§ **Extrait du document**:
========================================

Sandra, peux-tu nous présenter Papang, le nouveau spectacle de la compagnie Rouge Bombyx?


C’est un spectacle de marionnettes destiné à un public à partir de 8 ans, et qui parle d’une petite fille qui part sur l’île de La Réunion, à la recherche de ses origines. La marionnette qui la représente a des trous, comme un puzzle incomplet. Au fur et à mesure de son voyage, elle va trouver des bouts d’elle-même qui correspondent à l’histoire de sa famille, de ses ancêtres. Comme dans les contes, c’est un peu un voyage initiatique : lors de son périple, elle va grandir, et c’est ce qui va lui permettre de remplir ces parties manquantes d’elle-même.

 

PAPANG

 

En quoi ce projet a une résonance toute particulière pour toi, à titre personnel ?


En regardant des photos de famille, je me suis vue, petite, dans les bras de ma grand-mère, qui a une couleur de peau très foncée. Du côté de mon père, dans cette famille réunionnaise, il y a treize enfants, et personne n’a la même couleur de peau. Dans ma génération, nous avons la peau blanche, alors que mes oncles et tantes ont la peau plus foncée. J’avais envie de parler de la couleur de peau, du métissage, d’où l’on vient, et comment cela se voit sur nous – ou pas… c’est une question intéressante à travailler avec un public d’enfants.
J’avais aussi envie de parler de La Réunion, dont on connaît parfois mal l’histoire en métropole. Ce territoire d’outre-mer, à la fois département et région, a été traversé par la colonisation et l’esclavage. J’ai fait des recherches généalogiques sur ma famille réunionnaise, et j’ai découvert que j’étais autant descendante d’esclaves que de « marrons » (les esclaves qui se sont enfuis dans les hauteurs), mais aussi de colons. Cette histoire très riche n’est pas si lointaine de nous, et peut concerner beaucoup de gens.

========================================

§ **Données sources**:
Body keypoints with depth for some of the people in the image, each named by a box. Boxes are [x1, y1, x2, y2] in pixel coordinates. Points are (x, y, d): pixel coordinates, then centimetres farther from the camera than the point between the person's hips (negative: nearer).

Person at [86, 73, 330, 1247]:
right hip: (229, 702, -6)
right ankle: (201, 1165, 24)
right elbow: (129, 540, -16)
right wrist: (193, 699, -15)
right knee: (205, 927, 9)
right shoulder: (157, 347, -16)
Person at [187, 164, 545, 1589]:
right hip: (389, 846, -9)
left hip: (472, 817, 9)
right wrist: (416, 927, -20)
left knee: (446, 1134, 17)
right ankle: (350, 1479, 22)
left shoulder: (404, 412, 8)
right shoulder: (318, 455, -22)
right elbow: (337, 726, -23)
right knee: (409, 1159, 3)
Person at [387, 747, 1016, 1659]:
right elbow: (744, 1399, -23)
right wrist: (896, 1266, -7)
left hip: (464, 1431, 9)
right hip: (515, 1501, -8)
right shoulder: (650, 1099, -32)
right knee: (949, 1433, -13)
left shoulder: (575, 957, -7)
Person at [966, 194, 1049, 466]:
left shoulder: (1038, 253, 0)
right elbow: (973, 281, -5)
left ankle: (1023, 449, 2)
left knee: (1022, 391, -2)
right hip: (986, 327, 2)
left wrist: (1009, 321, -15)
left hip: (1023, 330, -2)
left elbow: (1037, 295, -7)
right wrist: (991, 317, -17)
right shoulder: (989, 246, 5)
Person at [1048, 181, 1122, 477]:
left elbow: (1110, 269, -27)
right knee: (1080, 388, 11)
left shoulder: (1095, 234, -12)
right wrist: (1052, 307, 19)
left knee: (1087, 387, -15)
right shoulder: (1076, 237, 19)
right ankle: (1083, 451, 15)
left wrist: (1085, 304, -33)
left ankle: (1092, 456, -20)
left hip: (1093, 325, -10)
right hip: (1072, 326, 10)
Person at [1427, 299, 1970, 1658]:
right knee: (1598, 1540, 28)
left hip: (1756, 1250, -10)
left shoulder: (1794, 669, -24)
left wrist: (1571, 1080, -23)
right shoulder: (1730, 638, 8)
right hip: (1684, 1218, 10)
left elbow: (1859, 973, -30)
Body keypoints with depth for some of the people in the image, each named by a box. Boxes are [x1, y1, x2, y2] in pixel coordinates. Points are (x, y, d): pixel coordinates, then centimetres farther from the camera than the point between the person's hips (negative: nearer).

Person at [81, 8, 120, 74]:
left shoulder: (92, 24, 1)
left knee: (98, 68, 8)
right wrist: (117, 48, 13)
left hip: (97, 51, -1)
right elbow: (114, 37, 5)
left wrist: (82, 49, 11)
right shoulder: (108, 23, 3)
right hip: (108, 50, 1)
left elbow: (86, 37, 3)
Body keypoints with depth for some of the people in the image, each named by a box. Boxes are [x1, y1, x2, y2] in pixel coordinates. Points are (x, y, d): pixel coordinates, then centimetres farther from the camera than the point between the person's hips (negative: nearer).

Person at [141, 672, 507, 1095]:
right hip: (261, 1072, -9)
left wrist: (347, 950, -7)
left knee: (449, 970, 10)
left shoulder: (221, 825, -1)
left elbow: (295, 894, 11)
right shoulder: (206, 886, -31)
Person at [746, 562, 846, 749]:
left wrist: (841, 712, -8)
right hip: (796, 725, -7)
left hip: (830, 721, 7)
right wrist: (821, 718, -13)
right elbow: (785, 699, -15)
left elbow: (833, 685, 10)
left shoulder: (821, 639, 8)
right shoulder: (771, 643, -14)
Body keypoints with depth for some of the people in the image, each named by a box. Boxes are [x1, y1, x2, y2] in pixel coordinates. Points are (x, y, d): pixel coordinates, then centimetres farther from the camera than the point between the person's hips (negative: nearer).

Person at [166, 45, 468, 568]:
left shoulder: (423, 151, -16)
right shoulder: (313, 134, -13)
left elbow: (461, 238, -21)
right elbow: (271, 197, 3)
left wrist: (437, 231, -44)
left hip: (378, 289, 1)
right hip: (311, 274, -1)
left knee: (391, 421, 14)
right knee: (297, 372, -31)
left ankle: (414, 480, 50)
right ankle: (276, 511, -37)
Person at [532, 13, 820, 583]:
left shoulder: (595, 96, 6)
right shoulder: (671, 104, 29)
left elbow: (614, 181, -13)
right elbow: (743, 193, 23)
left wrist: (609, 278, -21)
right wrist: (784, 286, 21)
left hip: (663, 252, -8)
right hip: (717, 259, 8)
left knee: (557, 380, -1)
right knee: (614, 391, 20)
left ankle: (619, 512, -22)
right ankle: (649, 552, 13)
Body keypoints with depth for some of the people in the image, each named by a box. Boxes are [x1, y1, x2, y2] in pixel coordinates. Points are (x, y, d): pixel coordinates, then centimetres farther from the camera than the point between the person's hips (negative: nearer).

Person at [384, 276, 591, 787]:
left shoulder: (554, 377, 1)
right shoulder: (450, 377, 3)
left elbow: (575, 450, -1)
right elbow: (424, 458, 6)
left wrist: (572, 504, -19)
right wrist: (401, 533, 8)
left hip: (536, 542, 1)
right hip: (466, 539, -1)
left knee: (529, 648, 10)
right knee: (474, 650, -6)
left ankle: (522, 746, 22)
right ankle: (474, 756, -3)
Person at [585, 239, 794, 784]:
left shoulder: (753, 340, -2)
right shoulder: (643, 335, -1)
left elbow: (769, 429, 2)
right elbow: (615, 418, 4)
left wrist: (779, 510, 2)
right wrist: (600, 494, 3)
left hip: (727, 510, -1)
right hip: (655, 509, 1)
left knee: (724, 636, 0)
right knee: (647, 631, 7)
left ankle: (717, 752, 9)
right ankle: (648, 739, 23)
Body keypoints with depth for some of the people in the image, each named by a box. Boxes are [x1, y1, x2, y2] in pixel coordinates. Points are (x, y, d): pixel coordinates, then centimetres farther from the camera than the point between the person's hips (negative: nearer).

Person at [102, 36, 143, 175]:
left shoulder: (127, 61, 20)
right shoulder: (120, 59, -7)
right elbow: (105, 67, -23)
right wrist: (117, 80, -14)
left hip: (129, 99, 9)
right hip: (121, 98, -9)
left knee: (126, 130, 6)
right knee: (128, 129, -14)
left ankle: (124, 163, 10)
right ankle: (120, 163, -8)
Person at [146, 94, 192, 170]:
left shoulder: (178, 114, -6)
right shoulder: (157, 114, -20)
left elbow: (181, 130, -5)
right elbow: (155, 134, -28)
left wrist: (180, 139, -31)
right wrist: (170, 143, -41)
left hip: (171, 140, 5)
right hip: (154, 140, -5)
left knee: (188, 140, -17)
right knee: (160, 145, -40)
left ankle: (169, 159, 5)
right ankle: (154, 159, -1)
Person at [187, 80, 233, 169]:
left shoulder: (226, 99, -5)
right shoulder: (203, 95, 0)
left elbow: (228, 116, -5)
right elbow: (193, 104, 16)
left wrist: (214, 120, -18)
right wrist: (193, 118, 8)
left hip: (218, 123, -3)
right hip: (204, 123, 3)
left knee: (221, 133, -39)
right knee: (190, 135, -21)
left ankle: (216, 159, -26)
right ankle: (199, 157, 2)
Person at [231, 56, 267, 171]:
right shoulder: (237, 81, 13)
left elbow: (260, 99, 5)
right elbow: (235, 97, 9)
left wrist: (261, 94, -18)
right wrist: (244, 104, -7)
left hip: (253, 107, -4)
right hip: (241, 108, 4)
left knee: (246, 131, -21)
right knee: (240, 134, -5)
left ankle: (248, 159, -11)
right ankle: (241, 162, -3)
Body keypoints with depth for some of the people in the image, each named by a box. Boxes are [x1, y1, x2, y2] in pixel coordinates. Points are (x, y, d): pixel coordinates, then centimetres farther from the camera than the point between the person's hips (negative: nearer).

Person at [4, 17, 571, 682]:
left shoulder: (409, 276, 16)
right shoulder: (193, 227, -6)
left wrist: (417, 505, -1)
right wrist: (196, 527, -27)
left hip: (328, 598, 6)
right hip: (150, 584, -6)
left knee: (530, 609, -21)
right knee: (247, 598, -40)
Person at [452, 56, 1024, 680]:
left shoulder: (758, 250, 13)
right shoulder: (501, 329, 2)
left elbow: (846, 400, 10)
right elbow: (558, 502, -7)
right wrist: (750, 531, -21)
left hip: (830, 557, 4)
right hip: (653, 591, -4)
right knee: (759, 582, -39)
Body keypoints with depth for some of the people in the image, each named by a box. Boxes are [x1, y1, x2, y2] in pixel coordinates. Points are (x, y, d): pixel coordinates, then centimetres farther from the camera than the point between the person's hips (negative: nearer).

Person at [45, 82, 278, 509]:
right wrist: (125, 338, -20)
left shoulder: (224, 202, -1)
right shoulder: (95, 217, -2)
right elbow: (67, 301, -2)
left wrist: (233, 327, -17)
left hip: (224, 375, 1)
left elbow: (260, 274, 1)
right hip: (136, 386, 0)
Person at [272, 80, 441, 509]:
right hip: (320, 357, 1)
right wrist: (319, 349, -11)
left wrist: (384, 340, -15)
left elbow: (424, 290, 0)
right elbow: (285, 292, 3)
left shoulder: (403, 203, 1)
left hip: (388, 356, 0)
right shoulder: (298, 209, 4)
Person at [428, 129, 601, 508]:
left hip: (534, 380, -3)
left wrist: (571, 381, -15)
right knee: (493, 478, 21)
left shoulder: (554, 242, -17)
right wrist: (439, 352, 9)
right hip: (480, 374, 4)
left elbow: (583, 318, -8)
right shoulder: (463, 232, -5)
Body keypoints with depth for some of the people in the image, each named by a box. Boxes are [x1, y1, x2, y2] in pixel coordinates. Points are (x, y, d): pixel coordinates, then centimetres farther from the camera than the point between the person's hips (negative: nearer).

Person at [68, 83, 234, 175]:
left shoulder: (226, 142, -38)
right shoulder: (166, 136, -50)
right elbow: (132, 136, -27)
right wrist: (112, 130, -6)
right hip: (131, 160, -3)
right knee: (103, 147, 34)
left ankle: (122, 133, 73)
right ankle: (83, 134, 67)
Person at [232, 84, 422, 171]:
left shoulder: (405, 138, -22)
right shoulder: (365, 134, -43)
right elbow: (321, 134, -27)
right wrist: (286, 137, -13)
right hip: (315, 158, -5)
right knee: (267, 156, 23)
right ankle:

========================================

§ **Consigne**:
Répondez aux questions suivantes à partir de l'entretien sur le spectacle Papang :
1. À partir de quel âge le public visé par le spectacle peut-il y assister ?
2. Combien d'enfants compte la famille réunionnaise du côté du père de Sandra ?
3. Quel nom donne-t-on aux esclaves qui se sont enfuis dans les hauteurs ?

§ **Corrigé**:
1. À partir de 8 ans.
2. Treize enfants.
3. Les « marrons ».